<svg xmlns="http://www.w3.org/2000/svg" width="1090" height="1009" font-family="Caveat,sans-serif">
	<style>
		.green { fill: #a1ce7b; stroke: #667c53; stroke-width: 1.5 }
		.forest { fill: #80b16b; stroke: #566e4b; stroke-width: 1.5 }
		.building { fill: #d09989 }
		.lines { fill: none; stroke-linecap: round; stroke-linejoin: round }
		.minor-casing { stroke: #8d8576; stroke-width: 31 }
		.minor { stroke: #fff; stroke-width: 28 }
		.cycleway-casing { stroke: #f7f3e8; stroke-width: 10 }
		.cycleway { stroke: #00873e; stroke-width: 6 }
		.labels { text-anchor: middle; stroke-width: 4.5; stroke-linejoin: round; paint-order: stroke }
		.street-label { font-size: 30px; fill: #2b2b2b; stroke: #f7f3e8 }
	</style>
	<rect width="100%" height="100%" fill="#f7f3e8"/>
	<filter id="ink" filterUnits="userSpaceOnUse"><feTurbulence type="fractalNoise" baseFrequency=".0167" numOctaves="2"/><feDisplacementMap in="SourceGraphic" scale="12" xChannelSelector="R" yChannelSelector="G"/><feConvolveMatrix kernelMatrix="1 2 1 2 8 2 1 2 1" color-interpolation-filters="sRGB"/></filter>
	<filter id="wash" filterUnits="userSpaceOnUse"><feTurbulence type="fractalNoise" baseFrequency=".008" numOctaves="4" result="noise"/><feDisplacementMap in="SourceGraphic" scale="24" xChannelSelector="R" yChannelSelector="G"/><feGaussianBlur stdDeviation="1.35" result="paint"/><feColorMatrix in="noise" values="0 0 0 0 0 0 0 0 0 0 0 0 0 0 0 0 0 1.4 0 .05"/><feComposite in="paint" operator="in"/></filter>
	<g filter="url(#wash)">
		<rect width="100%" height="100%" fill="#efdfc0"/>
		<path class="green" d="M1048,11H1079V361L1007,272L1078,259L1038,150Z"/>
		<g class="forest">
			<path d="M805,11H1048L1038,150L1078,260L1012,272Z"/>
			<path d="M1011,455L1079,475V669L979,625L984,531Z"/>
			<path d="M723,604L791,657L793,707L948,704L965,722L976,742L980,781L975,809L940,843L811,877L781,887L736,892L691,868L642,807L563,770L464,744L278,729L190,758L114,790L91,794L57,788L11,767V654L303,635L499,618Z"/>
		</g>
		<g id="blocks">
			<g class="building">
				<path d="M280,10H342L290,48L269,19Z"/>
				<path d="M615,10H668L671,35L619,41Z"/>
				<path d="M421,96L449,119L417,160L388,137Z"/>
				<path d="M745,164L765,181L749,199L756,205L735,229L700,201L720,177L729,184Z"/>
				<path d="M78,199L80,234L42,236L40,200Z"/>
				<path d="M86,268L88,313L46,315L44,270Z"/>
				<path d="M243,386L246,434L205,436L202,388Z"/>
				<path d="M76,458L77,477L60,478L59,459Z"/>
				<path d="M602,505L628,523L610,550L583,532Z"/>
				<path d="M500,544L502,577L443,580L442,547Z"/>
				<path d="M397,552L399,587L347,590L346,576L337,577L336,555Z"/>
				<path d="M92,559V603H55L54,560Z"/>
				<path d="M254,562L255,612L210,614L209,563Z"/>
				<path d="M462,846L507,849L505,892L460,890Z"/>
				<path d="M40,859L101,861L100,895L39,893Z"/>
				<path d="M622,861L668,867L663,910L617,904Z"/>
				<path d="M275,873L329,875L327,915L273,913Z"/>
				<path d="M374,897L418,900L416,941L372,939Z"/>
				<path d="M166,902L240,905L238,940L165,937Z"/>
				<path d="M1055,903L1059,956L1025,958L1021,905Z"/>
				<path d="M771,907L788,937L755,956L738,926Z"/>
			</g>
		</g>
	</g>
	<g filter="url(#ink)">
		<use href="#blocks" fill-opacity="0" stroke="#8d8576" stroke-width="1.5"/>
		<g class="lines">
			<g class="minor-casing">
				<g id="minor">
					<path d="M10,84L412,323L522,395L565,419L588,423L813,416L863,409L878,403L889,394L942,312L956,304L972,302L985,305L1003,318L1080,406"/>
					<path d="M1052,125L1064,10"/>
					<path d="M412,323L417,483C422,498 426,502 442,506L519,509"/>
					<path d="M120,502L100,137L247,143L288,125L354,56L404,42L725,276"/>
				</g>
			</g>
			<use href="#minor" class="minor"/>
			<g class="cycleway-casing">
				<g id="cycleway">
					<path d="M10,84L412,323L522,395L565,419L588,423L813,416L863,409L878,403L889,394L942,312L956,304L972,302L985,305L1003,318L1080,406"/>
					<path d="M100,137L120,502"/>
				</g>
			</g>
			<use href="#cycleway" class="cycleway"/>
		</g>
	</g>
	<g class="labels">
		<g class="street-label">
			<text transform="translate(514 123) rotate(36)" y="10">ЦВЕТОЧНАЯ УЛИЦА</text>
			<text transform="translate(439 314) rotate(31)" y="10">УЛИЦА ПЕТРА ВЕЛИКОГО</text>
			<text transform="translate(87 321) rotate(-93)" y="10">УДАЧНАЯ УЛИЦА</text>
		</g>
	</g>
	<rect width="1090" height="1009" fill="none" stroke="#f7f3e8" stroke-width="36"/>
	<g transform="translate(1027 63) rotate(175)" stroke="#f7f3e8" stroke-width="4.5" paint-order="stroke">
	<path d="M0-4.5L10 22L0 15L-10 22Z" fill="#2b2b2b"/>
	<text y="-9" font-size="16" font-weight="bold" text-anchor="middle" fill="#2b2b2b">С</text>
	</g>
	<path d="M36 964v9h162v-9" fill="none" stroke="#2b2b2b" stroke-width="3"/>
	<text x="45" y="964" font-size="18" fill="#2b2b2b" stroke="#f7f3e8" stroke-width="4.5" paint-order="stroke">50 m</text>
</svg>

━━━

YOUR OBJECTIVE
Find the word "lines" in the material, then list each line that holds it.

TASK RESPONSE
		.lines { fill: none; stroke-linecap: round; stroke-linejoin: round }
		<g class="lines">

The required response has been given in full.